- **Tasks to perform**:
a: In the comment thread about the DRL, how long has the DRL been on the back burner?
b: Can you repeat the comment thread word for word, from "And it needs" up to and including "in the past."?

=== Text passage ===


    To be frank, I think the DRL needs to be put on the back burner, and other things dealt with first, as was mentioned in a previous article; I wish that most of the people running for election, including Ms. Farrows, could do that.

    • tyrannosaurus_rek

      The DRL has been on the backburner for over twenty years.

      • nevilleross

        And it needs to be rethought substantially anyway; a set of LRT lines could be built for half the price of a DRL, and probably relive congestion better than a DRL (in fact, a LRT line could be built coming from the suburbanized parts of Toronto that runs under a tunnel for half the time it’s going to the downtown and back again, and when it reaches downtown come up to the street and runs on the streetcar lines [King, Queen, Bathurst, St Clair, etc.]!) There are other things that are just as pressing as having a new choo-choo to ride up and down just because that’s how it’s been done in the past.

        • Chris2812

          you’ve got it all figured out.

        • tyrannosaurus_rek

          An LRT’s rider capacity tops out within spitting distance of projected peak useage of the DRL, meaning there is little room for a “DRLRT” to absorb new riders in the coming decades. That would delay rather than solve the problem and leave the city with an LRT it needs to convert to subway, or looking at building a second line to relieve the first. Unlike Scarborough and Finch West, there are rider numbers to support the DRL as a subway.

=== Dataset ===

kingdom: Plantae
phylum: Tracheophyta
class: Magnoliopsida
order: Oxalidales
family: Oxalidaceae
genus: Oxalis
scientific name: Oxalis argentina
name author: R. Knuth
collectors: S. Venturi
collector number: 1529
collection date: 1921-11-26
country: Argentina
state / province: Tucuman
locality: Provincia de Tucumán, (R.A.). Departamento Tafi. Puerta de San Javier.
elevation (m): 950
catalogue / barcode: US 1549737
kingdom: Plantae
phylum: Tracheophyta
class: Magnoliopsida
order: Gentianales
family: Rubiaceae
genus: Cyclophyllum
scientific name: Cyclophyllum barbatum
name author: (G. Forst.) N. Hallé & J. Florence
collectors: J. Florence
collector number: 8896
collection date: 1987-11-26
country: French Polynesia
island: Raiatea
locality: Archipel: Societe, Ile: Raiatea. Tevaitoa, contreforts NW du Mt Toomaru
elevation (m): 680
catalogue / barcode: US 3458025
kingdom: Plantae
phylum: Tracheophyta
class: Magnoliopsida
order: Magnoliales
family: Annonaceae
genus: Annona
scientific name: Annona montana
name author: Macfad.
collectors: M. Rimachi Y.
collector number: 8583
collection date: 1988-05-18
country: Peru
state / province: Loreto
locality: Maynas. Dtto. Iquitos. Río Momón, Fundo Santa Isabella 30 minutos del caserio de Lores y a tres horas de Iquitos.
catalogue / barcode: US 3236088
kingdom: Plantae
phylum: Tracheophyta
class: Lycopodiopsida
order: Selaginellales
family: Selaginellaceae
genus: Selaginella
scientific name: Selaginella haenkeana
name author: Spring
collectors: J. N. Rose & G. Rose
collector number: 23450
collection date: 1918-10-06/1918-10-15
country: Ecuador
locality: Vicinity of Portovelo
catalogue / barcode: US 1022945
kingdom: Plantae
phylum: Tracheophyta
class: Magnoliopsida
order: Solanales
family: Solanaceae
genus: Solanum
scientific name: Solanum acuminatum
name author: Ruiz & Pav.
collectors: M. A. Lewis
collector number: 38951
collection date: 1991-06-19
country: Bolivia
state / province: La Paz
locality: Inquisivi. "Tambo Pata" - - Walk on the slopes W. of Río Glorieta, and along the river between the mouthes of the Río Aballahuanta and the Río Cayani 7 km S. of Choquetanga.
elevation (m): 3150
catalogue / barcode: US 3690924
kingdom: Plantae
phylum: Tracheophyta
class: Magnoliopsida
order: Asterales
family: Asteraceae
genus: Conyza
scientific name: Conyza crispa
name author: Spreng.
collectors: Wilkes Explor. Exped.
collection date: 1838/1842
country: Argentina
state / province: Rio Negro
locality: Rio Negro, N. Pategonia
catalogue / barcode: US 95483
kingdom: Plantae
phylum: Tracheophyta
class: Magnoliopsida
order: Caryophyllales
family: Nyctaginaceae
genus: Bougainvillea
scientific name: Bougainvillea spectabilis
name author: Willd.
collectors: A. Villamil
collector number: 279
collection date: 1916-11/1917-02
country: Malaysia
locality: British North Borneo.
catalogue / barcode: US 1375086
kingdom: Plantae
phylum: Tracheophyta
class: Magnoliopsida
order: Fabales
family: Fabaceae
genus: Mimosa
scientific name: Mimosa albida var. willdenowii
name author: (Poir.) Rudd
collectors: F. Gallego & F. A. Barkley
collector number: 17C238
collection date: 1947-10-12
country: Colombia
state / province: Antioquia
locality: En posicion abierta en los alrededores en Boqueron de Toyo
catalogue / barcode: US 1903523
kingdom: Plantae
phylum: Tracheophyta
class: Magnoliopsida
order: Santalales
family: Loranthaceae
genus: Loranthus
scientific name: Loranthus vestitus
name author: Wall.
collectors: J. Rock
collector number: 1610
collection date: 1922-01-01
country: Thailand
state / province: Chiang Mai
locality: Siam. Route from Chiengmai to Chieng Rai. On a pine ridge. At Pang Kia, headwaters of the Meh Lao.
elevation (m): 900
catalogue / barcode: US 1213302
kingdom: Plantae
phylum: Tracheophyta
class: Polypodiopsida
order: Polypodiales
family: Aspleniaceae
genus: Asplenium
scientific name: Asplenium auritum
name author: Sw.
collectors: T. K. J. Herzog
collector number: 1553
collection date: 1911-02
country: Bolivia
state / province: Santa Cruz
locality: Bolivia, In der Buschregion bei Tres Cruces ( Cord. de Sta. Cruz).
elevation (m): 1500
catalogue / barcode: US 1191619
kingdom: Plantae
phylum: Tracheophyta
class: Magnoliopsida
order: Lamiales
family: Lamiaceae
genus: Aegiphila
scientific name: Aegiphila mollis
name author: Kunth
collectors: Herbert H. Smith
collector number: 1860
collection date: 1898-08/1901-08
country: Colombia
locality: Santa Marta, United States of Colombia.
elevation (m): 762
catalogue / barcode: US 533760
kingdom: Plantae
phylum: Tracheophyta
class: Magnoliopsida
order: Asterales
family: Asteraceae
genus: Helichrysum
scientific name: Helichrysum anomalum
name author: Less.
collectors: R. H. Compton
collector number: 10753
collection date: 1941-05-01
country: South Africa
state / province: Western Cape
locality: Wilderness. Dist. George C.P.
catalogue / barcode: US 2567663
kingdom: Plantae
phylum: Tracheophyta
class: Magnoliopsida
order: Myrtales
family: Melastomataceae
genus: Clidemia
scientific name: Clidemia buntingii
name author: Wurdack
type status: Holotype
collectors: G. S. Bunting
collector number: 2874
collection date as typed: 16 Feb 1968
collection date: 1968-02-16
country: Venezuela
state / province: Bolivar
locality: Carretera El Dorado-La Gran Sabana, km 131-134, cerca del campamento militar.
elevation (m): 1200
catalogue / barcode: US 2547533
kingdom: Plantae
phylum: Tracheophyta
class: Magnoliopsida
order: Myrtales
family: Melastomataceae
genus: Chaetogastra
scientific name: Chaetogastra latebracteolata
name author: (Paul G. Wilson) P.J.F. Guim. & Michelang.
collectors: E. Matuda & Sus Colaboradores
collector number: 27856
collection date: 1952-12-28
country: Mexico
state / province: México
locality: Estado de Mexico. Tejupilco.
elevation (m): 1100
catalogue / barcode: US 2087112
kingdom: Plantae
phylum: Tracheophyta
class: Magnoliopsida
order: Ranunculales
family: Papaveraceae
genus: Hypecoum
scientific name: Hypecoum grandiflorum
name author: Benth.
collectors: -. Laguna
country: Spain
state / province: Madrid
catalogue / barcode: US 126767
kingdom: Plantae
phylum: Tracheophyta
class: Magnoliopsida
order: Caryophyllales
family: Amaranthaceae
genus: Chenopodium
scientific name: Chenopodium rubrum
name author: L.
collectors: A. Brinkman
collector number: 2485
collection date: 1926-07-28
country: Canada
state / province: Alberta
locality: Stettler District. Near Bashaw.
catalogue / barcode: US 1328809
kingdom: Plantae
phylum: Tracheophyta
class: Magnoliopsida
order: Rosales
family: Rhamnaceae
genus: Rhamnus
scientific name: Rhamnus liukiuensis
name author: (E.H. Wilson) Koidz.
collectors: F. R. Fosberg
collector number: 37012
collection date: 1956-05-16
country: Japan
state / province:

===

- **Responses in order**:
a: For over twenty years.

b:
And it needs to be rethought substantially anyway; a set of LRT lines could be built for half the price of a DRL, and probably relive congestion better than a DRL (in fact, a LRT line could be built coming from the suburbanized parts of Toronto that runs under a tunnel for half the time it’s going to the downtown and back again, and when it reaches downtown come up to the street and runs on the streetcar lines [King, Queen, Bathurst, St Clair, etc.]!) There are other things that are just as pressing as having a new choo-choo to ride up and down just because that’s how it’s been done in the past.